■ Data for this exercise
[Start of section]
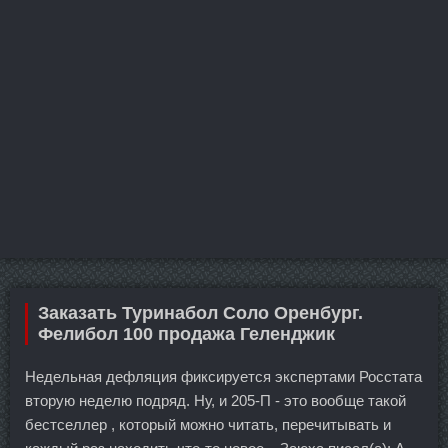
Заказать Туринабол Соло Оренбург.
Фелибол 100 продажа Геленджик
Недельная дефляция фиксируется экспертами Росстата
вторую неделю подряд. Ну, и 205-П - это вообще такой
бестселлер , который можно читать, перечитывать и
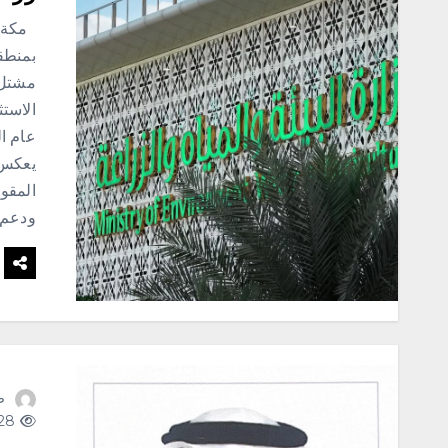
مكة-عب
بمنطق
مشتل 
الاستث
عام ا
يعكس 
المقوم
ودعم 
ص
128 views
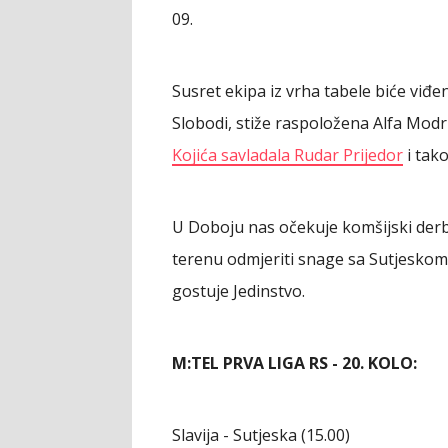
09.
Susret ekipa iz vrha tabele biće vi
Slobodi, stiže raspoložena Alfa Modr
Kojića savladala Rudar Prijedor
i tak
U Doboju nas očekuje komšijski derbi,
terenu odmjeriti snage sa Sutjeskom, 
gostuje Jedinstvo.
M:TEL PRVA LIGA RS - 20. KOLO:
Slavija - Sutjeska (15.00)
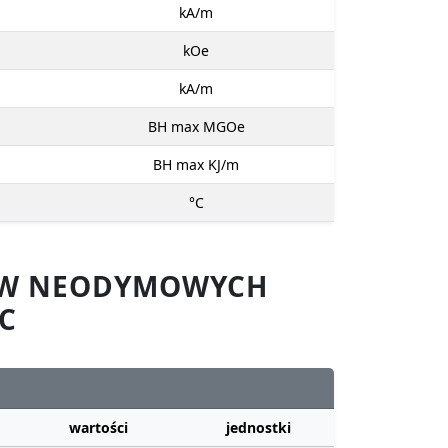
kA/m
kOe
kA/m
BH max MGOe
BH max KJ/m
°C
SÓW NEODYMOWYCH
C
wartości
jednostki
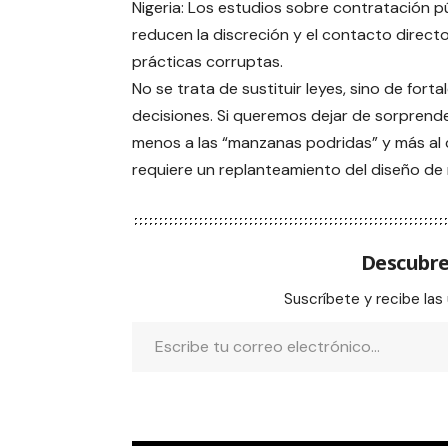
Nigeria: Los estudios sobre contratación p
reducen la discreción y el contacto directo
prácticas corruptas.
No se trata de sustituir leyes, sino de for
decisiones. Si queremos dejar de sorprend
menos a las “manzanas podridas” y más al c
requiere un replanteamiento del diseño de
Descubre
Suscríbete y recibe las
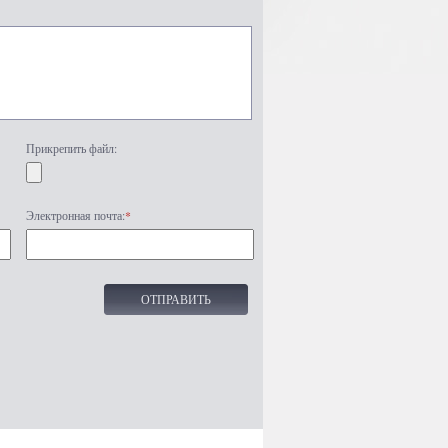
Прикрепить файл:
Электронная почта:
*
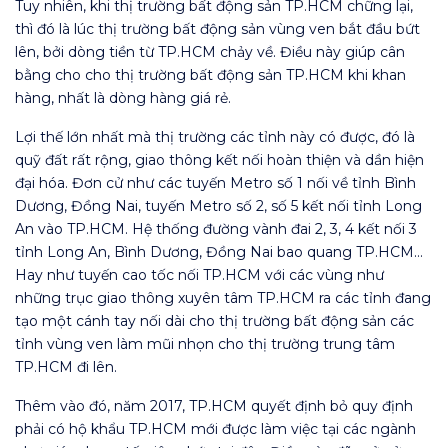
Tuy nhiên, khi thị trường bất động sản TP.HCM chững lại,
thì đó là lúc thị trường bất động sản vùng ven bắt đầu bứt
lên, bởi dòng tiền từ TP.HCM chảy về. Điều này giúp cân
bằng cho cho thị trường bất động sản TP.HCM khi khan
hàng, nhất là dòng hàng giá rẻ.
Lợi thế lớn nhất mà thị trường các tỉnh này có được, đó là
quỹ đất rất rộng, giao thông kết nối hoàn thiện và dần hiện
đại hóa. Đơn cử như các tuyến Metro số 1 nối về tỉnh Bình
Dương, Đồng Nai, tuyến Metro số 2, số 5 kết nối tỉnh Long
An vào TP.HCM. Hệ thống đường vành đai 2, 3, 4 kết nối 3
tỉnh Long An, Bình Dương, Đồng Nai bao quang TP.HCM…
Hay như tuyến cao tốc nối TP.HCM với các vùng như
những trục giao thông xuyên tâm TP.HCM ra các tỉnh đang
tạo một cánh tay nối dài cho thị trường bất động sản các
tỉnh vùng ven làm mũi nhọn cho thị trường trung tâm
TP.HCM đi lên.
Thêm vào đó, năm 2017, TP.HCM quyết định bỏ quy định
phải có hộ khẩu TP.HCM mới được làm việc tại các ngành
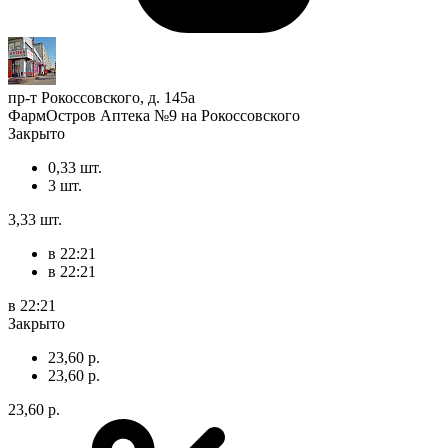
пр-т Рокоссовского, д. 145а
ФармОстров Аптека №9 на Рокоссовского
Закрыто
0,33 шт.
3 шт.
3,33 шт.
в 22:21
в 22:21
в 22:21
Закрыто
23,60 р.
23,60 р.
23,60 р.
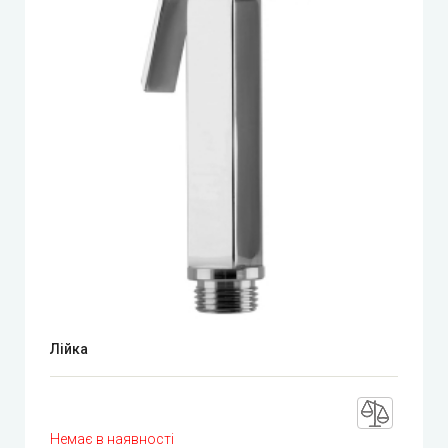
Лійка
Немає в наявності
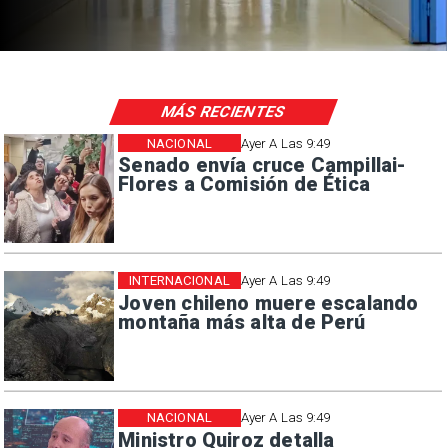
MÁS RECIENTES
NACIONAL
Ayer A Las 9:49
Senado envía cruce Campillai-
Flores a Comisión de Ética
INTERNACIONAL
Ayer A Las 9:49
Joven chileno muere escalando
montaña más alta de Perú
NACIONAL
Ayer A Las 9:49
Ministro Quiroz detalla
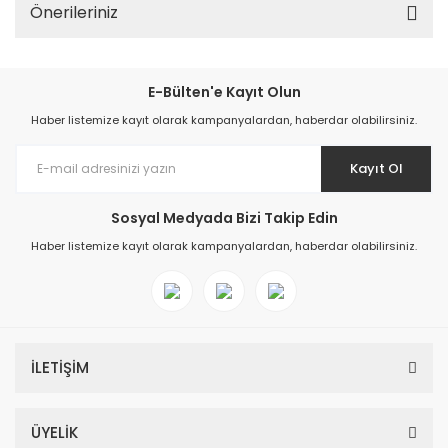
Önerileriniz
E-Bülten'e Kayıt Olun
Haber listemize kayıt olarak kampanyalardan, haberdar olabilirsiniz.
Kayıt Ol
Sosyal Medyada Bizi Takip Edin
Haber listemize kayıt olarak kampanyalardan, haberdar olabilirsiniz.
İLETİŞİM
ÜYELİK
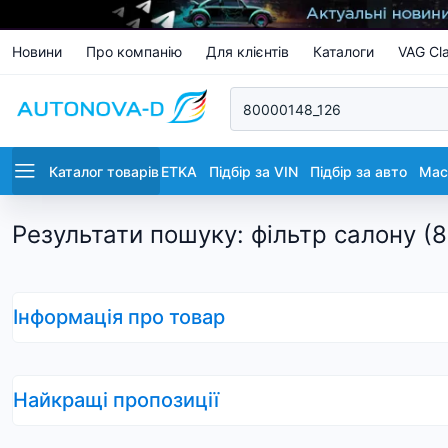
Новини
Про компанію
Для клієнтів
Каталоги
VAG Cla
Каталог товарів
ETKA
Підбір за VIN
Підбір за авто
Маст
Результати пошуку
:
фільтр салону (
Інформація про товар
Найкращі пропозиції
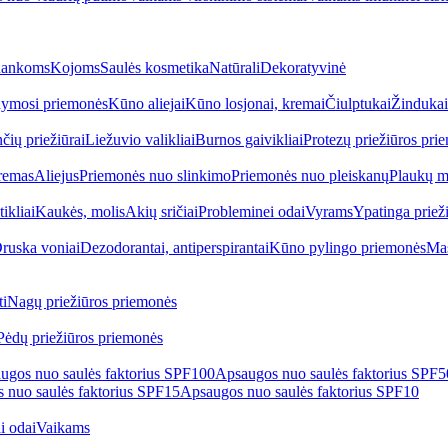
ankoms
Kojoms
Saulės kosmetika
Natūrali
Dekoratyvinė
ymosi priemonės
Kūno aliejai
Kūno losjonai, kremai
Čiulptukai
Žindukai
čių priežiūrai
Liežuvio valikliai
Burnos gaivikliai
Protezų priežiūros pri
remas
Aliejus
Priemonės nuo slinkimo
Priemonės nuo pleiskanų
Plaukų m
tikliai
Kaukės, molis
Akių sričiai
Probleminei odai
Vyrams
Ypatinga priež
ruska voniai
Dezodorantai, antiperspirantai
Kūno pylingo priemonės
Mas
i
Nagų priežiūros priemonės
Pėdų priežiūros priemonės
ugos nuo saulės faktorius SPF100
Apsaugos nuo saulės faktorius SPF
 nuo saulės faktorius SPF15
Apsaugos nuo saulės faktorius SPF10
i odai
Vaikams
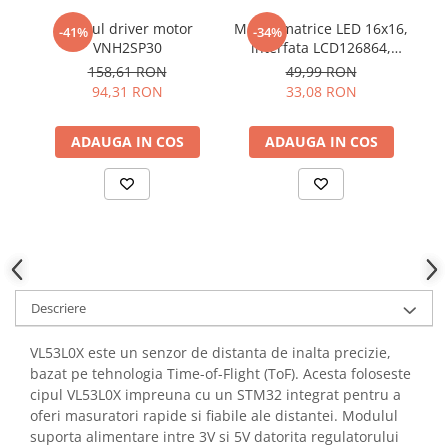
YAHBOOM
Burghie pentru Metal
Modul driver motor
Modul matrice LED 16x16,
-41%
-34%
YATO
VNH2SP30
interfata LCD126864,
T
Genti pentru Scule si Unelte
ZUBR
5VDC
158,61 RON
49,99 RON
Electronica
94,31 RON
33,08 RON
Unelte pentru Electronica
Aparate de Sudura in Puncte
ADAUGA IN COS
ADAUGA IN COS
Microscoape Digitale
Osciloscoape Digitale
Generatoare de Semnal
Surse de Laborator
Statii de Lipit
Letcon
Descriere
Accesorii pentru Lipit
Surubelnite de Precizie
VL53L0X este un senzor de distanta de inalta precizie,
Clesti de Precizie
bazat pe tehnologia Time-of-Flight (ToF). Acesta foloseste
cipul VL53L0X impreuna cu un STM32 integrat pentru a
Kituri Electronice
oferi masuratori rapide si fiabile ale distantei. Modulul
Placi de Dezvoltare
suporta alimentare intre 3V si 5V datorita regulatorului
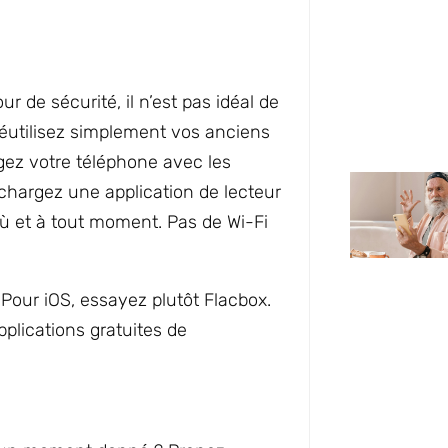
r de sécurité, il n’est pas idéal de
 réutilisez simplement vos anciens
gez votre téléphone avec les
hargez une application de lecteur
où et à tout moment. Pas de Wi-Fi
. Pour iOS, essayez plutôt Flacbox.
plications gratuites de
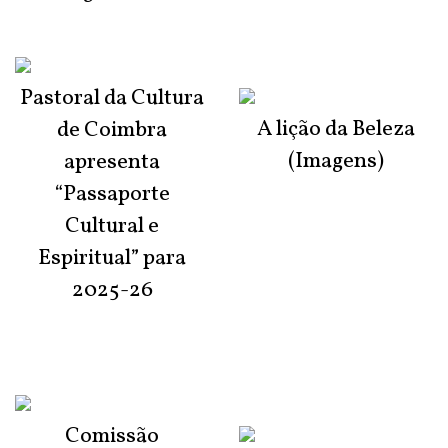
Pastoral da Cultura
A lição da Beleza
de Coimbra
(Imagens)
apresenta
“Passaporte
Cultural e
Espiritual” para
2025-26
Comissão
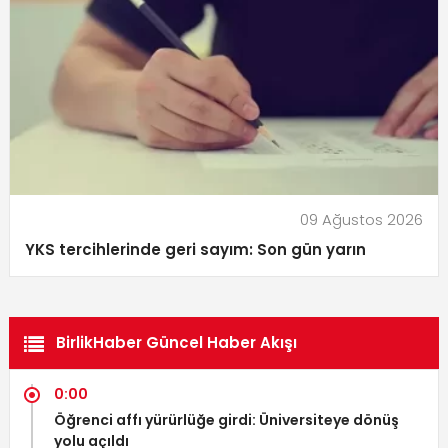
09 Ağustos 2026
YKS tercihlerinde geri sayım: Son gün yarın
BirlikHaber Güncel Haber Akışı
0:00
Öğrenci affı yürürlüğe girdi: Üniversiteye dönüş
yolu açıldı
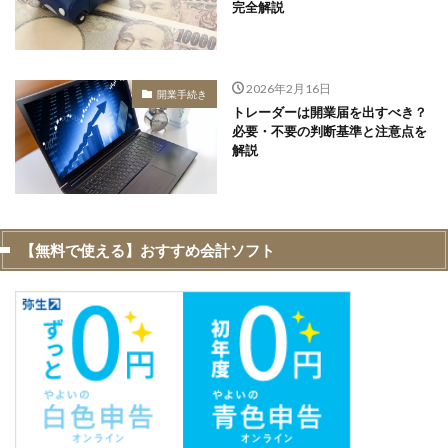
完全解説
2026年2月16日
開業手続き
トレーダーは開業届を出すべき？
必要・不要の判断基準と注意点を
解説
【無料で使える】おすすめ会計ソフト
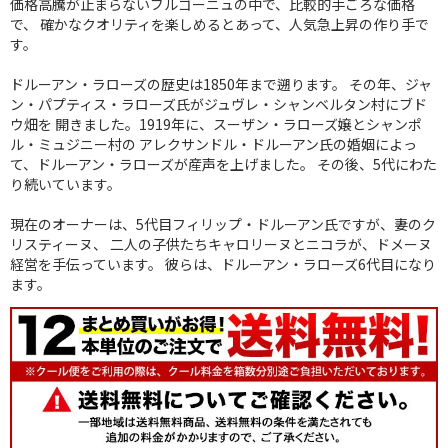
価格高騰が止まらないブルゴーニュの中で、比較的手ごろな価格
で、 確かなクオリティを楽しめるとあって、人気急上昇の作り手で
す。
ドルーアン・ラローズの歴史は1850年まで遡ります。 その年、ジャ
ン・パプティス・ラローズ氏がジュヴレ・シャンベルタン村にブド
ウ畑を 開きました。1919年に、スーザン・ラローズ嬢とシャンポ
ル・ミュジニー村の アレクサンドル・ドルーアン氏の婚姻によっ
て、ドルーアン・ラローズが産声を上げました。 その後、5代にわた
り続いています。
現在のオーナーは、5代目フィリップ・ドルーアン氏ですが、妻のク
リスティーヌ、 二人の子供たちキャロリーヌとニコラが、ドメーヌ
経営を手伝っています。 彼らは、ドルーアン・ラローズ6代目になり
ます。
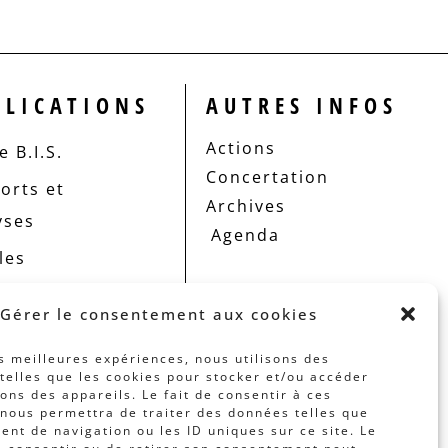
BLICATIONS
AUTRES INFOS
Actions
 B.I.S.
Concertation
orts et
Archives
yses
Agenda
les
Gérer le consentement aux cookies
es meilleures expériences, nous utilisons des
telles que les cookies pour stocker et/ou accéder
ons des appareils. Le fait de consentir à ces
nous permettra de traiter des données telles que
nt de navigation ou les ID uniques sur ce site. Le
[End of section]
■ To do
Reproduce every line of text in the listing above, from start to finish, and omit the pictures from your answer.

■ Solution for this exercise
Заказать Туринабол Соло Оренбург.
Фелибол 100 продажа Геленджик
Недельная дефляция фиксируется экспертами Росстата
вторую неделю подряд. Ну, и 205-П - это вообще такой
бестселлер , который можно читать, перечитывать и
مكة-عب
بمنطق
مشتل 
الاستث
عام ا
يعكس 
المقوم
ودعم 
ص
128 views
09.
Susret ekipa iz vrha tabele biće vi
Slobodi, stiže raspoložena Alfa Modr
Kojića savladala Rudar Prijedor
i tak
U Doboju nas očekuje komšijski derbi,
terenu odmjeriti snage sa Sutjeskom, 
gostuje Jedinstvo.
M:TEL PRVA LIGA RS - 20. KOLO:
Slavija - Sutjeska (15.00)
kA/m
kOe
kA/m
BH max MGOe
BH max KJ/m
°C
SÓW NEODYMOWYCH
C
wartości
jednostki
Nigeria: Los estudios sobre contratación p
reducen la discreción y el contacto directo
prácticas corruptas.
No se trata de sustituir leyes, sino de for
decisiones. Si queremos dejar de sorprend
menos a las “manzanas podridas” y más al c
requiere un replanteamiento del diseño de
Descubre
Suscríbete y recibe las
Прикрепить файл:
Электронная почта:
*
Tuy nhiên, khi thị trường bất động sản TP.HCM chững lại,
thì đó là lúc thị trường bất động sản vùng ven bắt đầu bứt
lên, bởi dòng tiền từ TP.HCM chảy về. Điều này giúp cân
bằng cho cho thị trường bất động sản TP.HCM khi khan
hàng, nhất là dòng hàng giá rẻ.
Lợi thế lớn nhất mà thị trường các tỉnh này có được, đó là
quỹ đất rất rộng, giao thông kết nối hoàn thiện và dần hiện
đại hóa. Đơn cử như các tuyến Metro số 1 nối về tỉnh Bình
Dương, Đồng Nai, tuyến Metro số 2, số 5 kết nối tỉnh Long
An vào TP.HCM. Hệ thống đường vành đai 2, 3, 4 kết nối 3
tỉnh Long An, Bình Dương, Đồng Nai bao quang TP.HCM…
Hay như tuyến cao tốc nối TP.HCM với các vùng như
những trục giao thông xuyên tâm TP.HCM ra các tỉnh đang
tạo một cánh tay nối dài cho thị trường bất động sản các
tỉnh vùng ven làm mũi nhọn cho thị trường trung tâm
TP.HCM đi lên.
Thêm vào đó, năm 2017, TP.HCM quyết định bỏ quy định
phải có hộ khẩu TP.HCM mới được làm việc tại các ngành
пр-т Рокоссовского, д. 145а
ФармОстров Аптека №9 на Рокоссовского
Закрыто
0,33 шт.
3 шт.
3,33 шт.
в 22:21
в 22:21
в 22:21
Закрыто
23,60 р.
23,60 р.
23,60 р.
Лійка
Немає в наявності
MÁS RECIENTES
NACIONAL
Ayer A Las 9:49
Senado envía cruce Campillai-
Flores a Comisión de Ética
INTERNACIONAL
Ayer A Las 9:49
Joven chileno muere escalando
montaña más alta de Perú
NACIONAL
Ayer A Las 9:49
Ministro Quiroz detalla
Önerileriniz
E-Bülten'e Kayıt Olun
Haber listemize kayıt olarak kampanyalardan, haberdar olabilirsiniz.
Kayıt Ol
Sosyal Medyada Bizi Takip Edin
Haber listemize kayıt olarak kampanyalardan, haberdar olabilirsiniz.
İLETİŞİM
ÜYELİK
Новини
Про компанію
Для клієнтів
Каталоги
VAG Cla
Каталог товарів
ETKA
Підбір за VIN
Підбір за авто
Маст
Результати пошуку
:
фільтр салону (
Інформація про товар
Найкращі пропозиції
ankoms
Kojoms
Saulės kosmetika
Natūrali
Dekoratyvinė
ymosi priemonės
Kūno aliejai
Kūno losjonai, kremai
Čiulptukai
Žindukai
čių priežiūrai
Liežuvio valikliai
Burnos gaivikliai
Protezų priežiūros pri
remas
Aliejus
Priemonės nuo slinkimo
Priemonės nuo pleiskanų
Plaukų m
tikliai
Kaukės, molis
Akių sričiai
Probleminei odai
Vyrams
Ypatinga priež
ruska voniai
Dezodorantai, antiperspirantai
Kūno pylingo priemonės
Mas
i
Nagų priežiūros priemonės
Pėdų priežiūros priemonės
ugos nuo saulės faktorius SPF100
Apsaugos nuo saulės faktorius SPF
 nuo saulės faktorius SPF15
Apsaugos nuo saulės faktorius SPF10
i odai
Vaikams
YAHBOOM
Burghie pentru Metal
Modul driver motor
Modul matrice LED 16x16,
-41%
-34%
YATO
VNH2SP30
interfata LCD126864,
T
Genti pentru Scule si Unelte
ZUBR
5VDC
158,61 RON
49,99 RON
Electronica
94,31 RON
33,08 RON
Unelte pentru Electronica
Aparate de Sudura in Puncte
ADAUGA IN COS
ADAUGA IN COS
Microscoape Digitale
Osciloscoape Digitale
Generatoare de Semnal
Surse de Laborator
Statii de Lipit
Letcon
Descriere
Accesorii pentru Lipit
Surubelnite de Precizie
VL53L0X este un senzor de distanta de inalta precizie,
Clesti de Precizie
bazat pe tehnologia Time-of-Flight (ToF). Acesta foloseste
cipul VL53L0X impreuna cu un STM32 integrat pentru a
Kituri Electronice
oferi masuratori rapide si fiabile ale distantei. Modulul
Placi de Dezvoltare
suporta alimentare intre 3V si 5V datorita regulatorului
r de sécurité, il n’est pas idéal de
 réutilisez simplement vos anciens
gez votre téléphone avec les
hargez une application de lecteur
où et à tout moment. Pas de Wi-Fi
. Pour iOS, essayez plutôt Flacbox.
plications gratuites de
Pastoral da Cultura
A lição da Beleza
de Coimbra
(Imagens)
apresenta
“Passaporte
Cultural e
Espiritual” para
2025-26
Comissão
09 Ağustos 2026
YKS tercihlerinde geri sayım: Son gün yarın
BirlikHaber Güncel Haber Akışı
0:00
Öğrenci affı yürürlüğe girdi: Üniversiteye dönüş
yolu açıldı
完全解説
2026年2月16日
開業手続き
トレーダーは開業届を出すべき？
必要・不要の判断基準と注意点を
解説
【無料で使える】おすすめ会計ソフト
価格高騰が止まらないブルゴーニュの中で、比較的手ごろな価格
で、 確かなクオリティを楽しめるとあって、人気急上昇の作り手で
す。
ドルーアン・ラローズの歴史は1850年まで遡ります。 その年、ジャ
ン・パプティス・ラローズ氏がジュヴレ・シャンベルタン村にブド
ウ畑を 開きました。1919年に、スーザン・ラローズ嬢とシャンポ
ル・ミュジニー村の アレクサンドル・ドルーアン氏の婚姻によっ
て、ドルーアン・ラローズが産声を上げました。 その後、5代にわた
り続いています。
現在のオーナーは、5代目フィリップ・ドルーアン氏ですが、妻のク
リスティーヌ、 二人の子供たちキャロリーヌとニコラが、ドメーヌ
経営を手伝っています。 彼らは、ドルーアン・ラローズ6代目になり
ます。
BLICATIONS
AUTRES INFOS
Actions
 B.I.S.
Concertation
orts et
Archives
yses
Agenda
les
Gérer le consentement aux cookies
es meilleures expériences, nous utilisons des
telles que les cookies pour stocker et/ou accéder
ons des appareils. Le fait de consentir à ces
nous permettra de traiter des données telles que
nt de navigation ou les ID uniques sur ce site. Le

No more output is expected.